A change in government swaps the people in power while the rules stay the same, like the UK replacing one prime minister with another. Regime change replaces the rules themselves, like Iran going from monarchy to theocracy in 1979. The CED (PAU-1.D.4) stresses that governments change more frequently and easily than regimes. Quick test: if the constitution and core institutions survive the transition, it's a government change, not a regime change.
Regime change is the replacement of a political system's fundamental rules and institutions, not just a swap of the people in office.
The CED lists three mechanisms of regime change: elections, coups, and revolutions, and requires that a large portion of the population supports the change.
Regime change can happen incrementally over time or suddenly all at once.
Governments and officeholders change far more frequently and easily than regimes do (PAU-1.D.4).

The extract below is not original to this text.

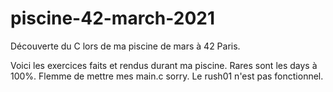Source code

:# piscine-42-march-2021
Découverte du C lors de ma piscine de mars à 42 Paris.

Voici les exercices faits et rendus durant ma piscine. Rares sont les days à 100%. Flemme de mettre mes main.c sorry. Le rush01 n'est pas fonctionnel.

Regime change can move in either direction, toward democracy (Mexico in 2000) or toward authoritarianism (an authoritarian takeover).
Every AP Comp Gov course country offers a regime change example, with Iran 1979 and Russia 1991 being the most commonly tested.
Regime change is the replacement of a political system's fundamental rules, institutions, and structures, either gradually or suddenly through elections, coups, or revolutions supported by a large portion of the population (PAU-1.D.3). It's tested in Topic 1.6 of Unit 1.
No. A new officeholder under the same rules is a change in government, not a regime change. The CED (PAU-1.D.4) emphasizes that governments change far more easily and frequently than regimes, which only change when the fundamental rules and institutions are replaced.
A coup is a mechanism that can cause regime change, but the two aren't the same thing. If a coup replaces one ruler with another under similar rules, the regime survives; only when the coup replaces the fundamental rules and institutions does it count as regime change.
No. Regime change is about replacing the rules, in either direction. Iran's 1979 revolution replaced a monarchy with a theocracy, and an authoritarian takeover that dismantles democratic institutions is regime change too.
Iran's 1979 revolution replaced the Shah's monarchy with an Islamic theocracy, Russia's 1991 Soviet collapse led to the 1993 constitution, Mexico's 2000 election ended decades of PRI dominance, and Nigeria moved between military and civilian rule before its 1999 democratic transition.